Known as the BT3 (for Brabham and Tauranac), the fledgling manufacturer's first Formula 1 car was a conventional design. A steel tubular spaceframe chassis was suspended by double wishbones at the front and links, reversed wishbones and twin trailing arms at the rear. As in the Brabham Lotus a Coventry Climax FWMV V8 engine was used. It was mated to a Colotti Francis six-speed gearbox as previously used by Brabham at Cooper.
Finished in a striking turquoise with a gold stripe, the Brabham BT3 Climax was ready by early August of 1962, in time for the German Grand Prix at the Nürburgring. This would be the very first start for a Grand Prix driver in a car wearing his own name. Unfortunately, the debut of Brabham as a manufacturer proved to be a bitter disappointment. Jack Brabham qualified a lowly 24th and was forced to retire halfway through the race with broken throttle cable.

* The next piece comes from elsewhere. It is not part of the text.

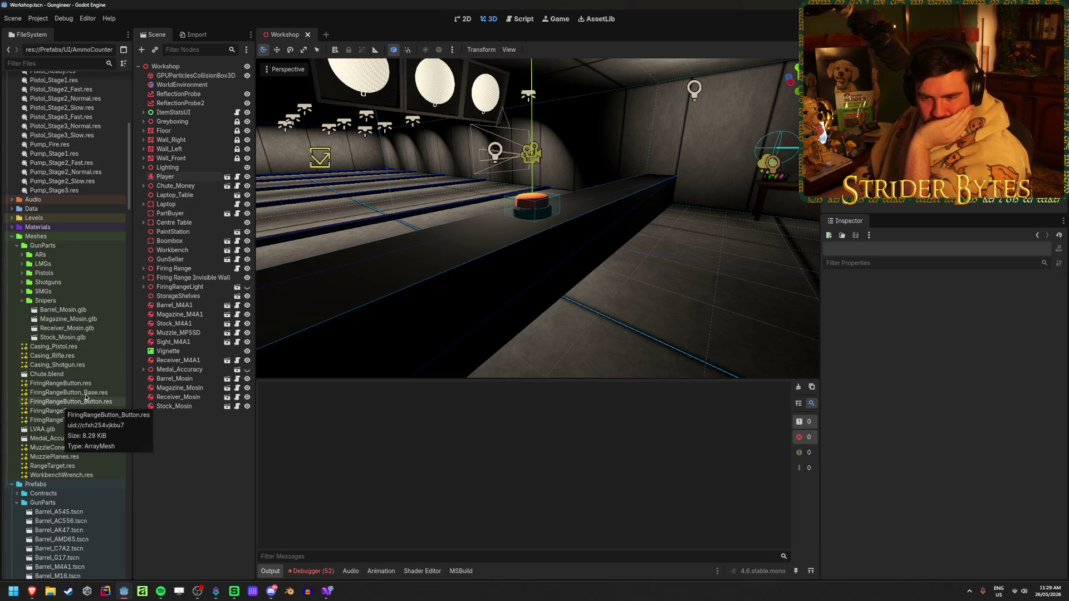
{"action": "scroll", "coordinate": [51, 280], "scroll_direction": "down", "scroll_amount": 3}
{"action": "scroll", "coordinate": [56, 361], "scroll_direction": "down", "scroll_amount": 10}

For various reasons, Brabham sat out the next round in Italy but returned with the BT3 for the final two rounds of the World Championship. At Watkins Glen, the experienced Australian managed to convert a fifth place on the grid to fourth at the finish. For the season finale, the South African Grand Prix at Kyalami, Brabham managed to grab third on the grid and then matched his result in the United States Grand Prix by crossing the line in fourth.